Starting off by giving advice that does not seem to directly answer your question, you
could do worse than to look at a few of the papers that bound the
number of amicable numbers, particularly Erdos' 1955
paper showing that the
density of amicable number is 0. This paper, is simple, direct, and
largely the inspiration of what follows. Also worth looking at are
Carl Pomerance's
pair of
papers giving
better bounds. These papers are considerably more difficult than the Erdos paper, and at
least for me, less applicable to inspiring good code. There is also a
pair of papers by Erdos on $\sigma(n)/n$ that I found particularly
illuminating, but I cannot find them (my wife may have a point about
the state of my office.)
More directly relevant is H. J. J. te Riele's
paper
on the search for amicable numbers less than $10^{10}$
Now to more practical algorithmic suggestions. The ideas that follow, along
with the details for testing that $\sigma(n)=m$ sketched
here
are responsible for most of the known amicable
pairs between $10^{11}$ and
$2^{64}$.
First, you only want to search for the smaller member of each amicable
pair, this allows you to ignore numbers you know will not be abundant,
and as around 3/4 of all numbers are not abundant this can speed
things dramatically.
The main idea is to forget that the integers are well ordered
(pinheaded enumerationist propaganda) and search through the integers
in the range you are interested in by building them up by their prime
factorization, essentially a tree traversal. This has many advantages, computing $\sigma(n)$
becomes trivial, and you can prune away large branches of non abundant
numbers (I'll let you work out the details). Doing this efficiently makes a very good coding exercise.
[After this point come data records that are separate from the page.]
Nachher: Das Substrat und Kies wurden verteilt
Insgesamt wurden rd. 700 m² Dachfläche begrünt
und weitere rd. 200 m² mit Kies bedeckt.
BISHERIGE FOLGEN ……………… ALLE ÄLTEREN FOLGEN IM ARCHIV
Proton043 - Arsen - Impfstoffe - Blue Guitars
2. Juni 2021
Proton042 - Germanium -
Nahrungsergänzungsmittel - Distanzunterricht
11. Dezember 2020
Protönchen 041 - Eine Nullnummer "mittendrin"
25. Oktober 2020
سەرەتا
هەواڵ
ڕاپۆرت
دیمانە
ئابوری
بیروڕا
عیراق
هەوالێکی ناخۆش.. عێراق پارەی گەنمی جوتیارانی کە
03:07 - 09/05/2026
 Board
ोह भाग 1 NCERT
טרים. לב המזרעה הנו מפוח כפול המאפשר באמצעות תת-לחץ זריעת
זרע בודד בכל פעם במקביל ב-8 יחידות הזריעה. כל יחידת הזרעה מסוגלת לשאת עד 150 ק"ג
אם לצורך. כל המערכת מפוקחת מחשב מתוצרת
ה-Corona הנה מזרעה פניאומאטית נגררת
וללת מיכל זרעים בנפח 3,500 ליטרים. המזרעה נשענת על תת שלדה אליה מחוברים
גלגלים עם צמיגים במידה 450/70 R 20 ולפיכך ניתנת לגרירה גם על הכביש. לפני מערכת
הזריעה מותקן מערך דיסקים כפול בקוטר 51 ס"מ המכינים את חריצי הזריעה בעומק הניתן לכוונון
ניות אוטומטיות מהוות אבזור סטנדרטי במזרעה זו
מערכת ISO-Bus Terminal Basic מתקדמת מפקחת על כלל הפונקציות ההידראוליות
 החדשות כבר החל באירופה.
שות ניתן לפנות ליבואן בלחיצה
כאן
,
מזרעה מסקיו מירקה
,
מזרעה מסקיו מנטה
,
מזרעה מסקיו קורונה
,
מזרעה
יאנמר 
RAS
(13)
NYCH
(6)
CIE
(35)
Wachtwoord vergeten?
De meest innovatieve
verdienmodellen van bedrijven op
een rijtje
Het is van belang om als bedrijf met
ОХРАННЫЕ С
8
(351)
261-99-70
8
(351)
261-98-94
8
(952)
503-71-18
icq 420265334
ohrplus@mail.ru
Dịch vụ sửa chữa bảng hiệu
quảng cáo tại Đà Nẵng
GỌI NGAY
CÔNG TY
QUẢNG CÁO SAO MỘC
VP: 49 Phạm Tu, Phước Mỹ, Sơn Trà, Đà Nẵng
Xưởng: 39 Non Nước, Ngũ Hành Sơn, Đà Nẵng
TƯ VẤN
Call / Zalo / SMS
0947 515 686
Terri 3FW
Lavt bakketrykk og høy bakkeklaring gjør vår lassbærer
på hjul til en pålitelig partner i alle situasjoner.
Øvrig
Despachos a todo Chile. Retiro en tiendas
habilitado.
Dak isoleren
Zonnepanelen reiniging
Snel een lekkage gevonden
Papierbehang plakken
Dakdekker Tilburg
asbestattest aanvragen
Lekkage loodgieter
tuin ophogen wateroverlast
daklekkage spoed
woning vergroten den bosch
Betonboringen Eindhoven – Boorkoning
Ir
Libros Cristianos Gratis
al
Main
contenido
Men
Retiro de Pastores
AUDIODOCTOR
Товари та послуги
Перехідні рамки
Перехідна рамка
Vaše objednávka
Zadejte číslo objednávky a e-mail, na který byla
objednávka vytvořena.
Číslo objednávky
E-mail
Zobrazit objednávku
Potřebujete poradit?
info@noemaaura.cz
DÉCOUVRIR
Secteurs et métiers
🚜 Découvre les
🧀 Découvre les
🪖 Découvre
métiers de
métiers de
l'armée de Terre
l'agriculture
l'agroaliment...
The other opportunity for dramatic pruning comes from noting that if $n | m$ and
$m>n$ then $n/\sigma(n) > m/\sigma(m)$, and that if $(a,b)$ is an
amicable pair then $a/\sigma(a) + b/\sigma(b) = 1$ and that if $(a,b)$
is an amicable pair and $n | a$ then $\gcd(n,\sigma(n)) |b$. So if we
let $m=\gcd(n,\sigma(n))$ then if $n/\sigma(n) + m/\sigma(m)<1$ no
number of the form $nk$ where $k$ is relatively prime to $n$ can be an
amicable number. This seems like a lot of work, but abundant numbers
tend to have lots of small factors so most abundant numbers fail this test. Heuristically it appears that the number of 'candidates' that remain is on the order of approximately $x/\log x$.
Using these techniques you should be able to compute
the pairs less than $10^{10}$ in under an hour on a fast machine (coding in C).